Die Männer waren an Bord eines taiwanischen Schiffes, als sie von muslimischen Extremisten entführt wurden. Ein Anti-Terror-Experte der philippinischen Armee macht die Separatistenorganisation Abu Sayyaf verantwortlich.


Muslimische Extremisten haben nach Angaben der philippinischen Armee zehn indonesische Fischer entführt. Die Männer seien an Bord eines taiwanischen Schiffes gewesen, berichtete der stellvertretende Kommandeur der Anti-Terror-Einheit des Militärs. Für die Tat machte er die Terrororganisation Abu Sayyaf verantwortlich.

Das Schiff war auf dem Weg von Indonesien zum Hafen der philippinischen Hauptstadt Manila.
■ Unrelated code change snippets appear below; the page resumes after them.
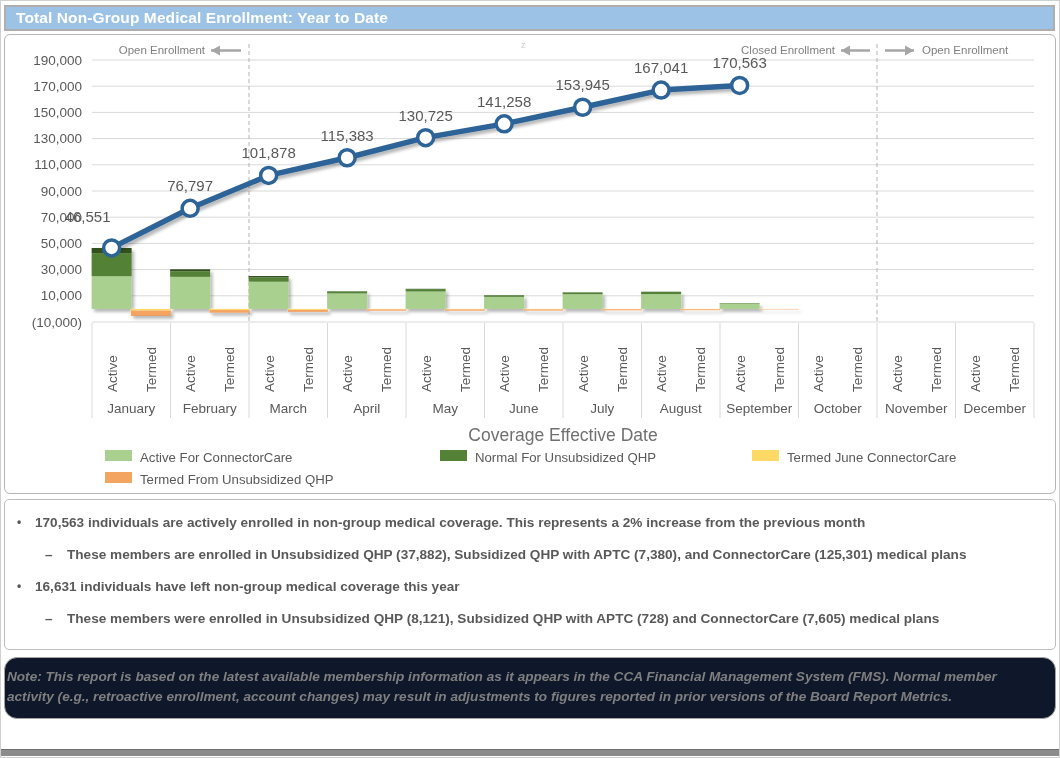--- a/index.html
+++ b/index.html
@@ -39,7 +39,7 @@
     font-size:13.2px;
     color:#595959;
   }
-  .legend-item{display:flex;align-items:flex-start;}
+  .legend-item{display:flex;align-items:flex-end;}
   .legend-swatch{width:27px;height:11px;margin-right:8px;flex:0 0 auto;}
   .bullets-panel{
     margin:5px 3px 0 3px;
Die Extremisten hätten es in der Nähe der Insel Tawi-Tawi im Süden des Landes überfallen. Es wurde leer bei Languyan gefunden. Der Besitzer des Bootes habe zwei Anrufe erhalten, in denen Lösegeld gefordert worden sei, teilten philippinische Behörden mit.
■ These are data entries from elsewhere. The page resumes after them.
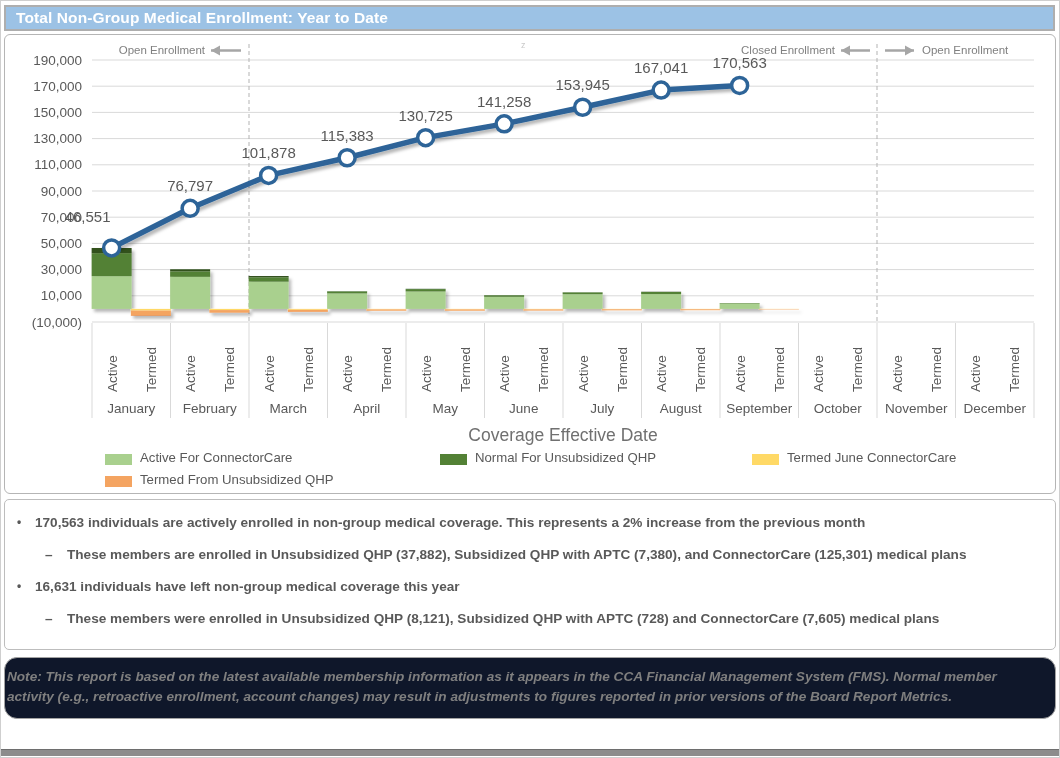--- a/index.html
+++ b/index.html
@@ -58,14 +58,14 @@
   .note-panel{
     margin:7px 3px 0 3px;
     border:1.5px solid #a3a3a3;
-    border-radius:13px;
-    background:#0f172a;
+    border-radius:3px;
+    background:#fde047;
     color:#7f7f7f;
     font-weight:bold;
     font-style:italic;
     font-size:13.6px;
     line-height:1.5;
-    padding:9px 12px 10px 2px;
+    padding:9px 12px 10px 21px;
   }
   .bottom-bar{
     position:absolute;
Abu Sayyaf ist eine Separatistenorganisation, die ihren Kampf für Autonomie in dem mehrheitlich katholischen Land mit Überfällen und Lösegelderpressungen finanziert. Die Extremisten halten nach Armeeangaben neben den Indonesiern mindestens fünf Ausländer in ihrer Gewalt: zwei Kanadier, einen Norweger, einen Niederländer und einen Italiener.

Zwar ist Abu Sayyaf durch US-unterstützte Offensiven der Philippinen geschwächt, die Organisation bleibt aber eine Gefahr für die Sicherheit. Die Gruppe hat der Terrororganisation "Islamischer Staat" (IS) die Unterstützung zugesagt.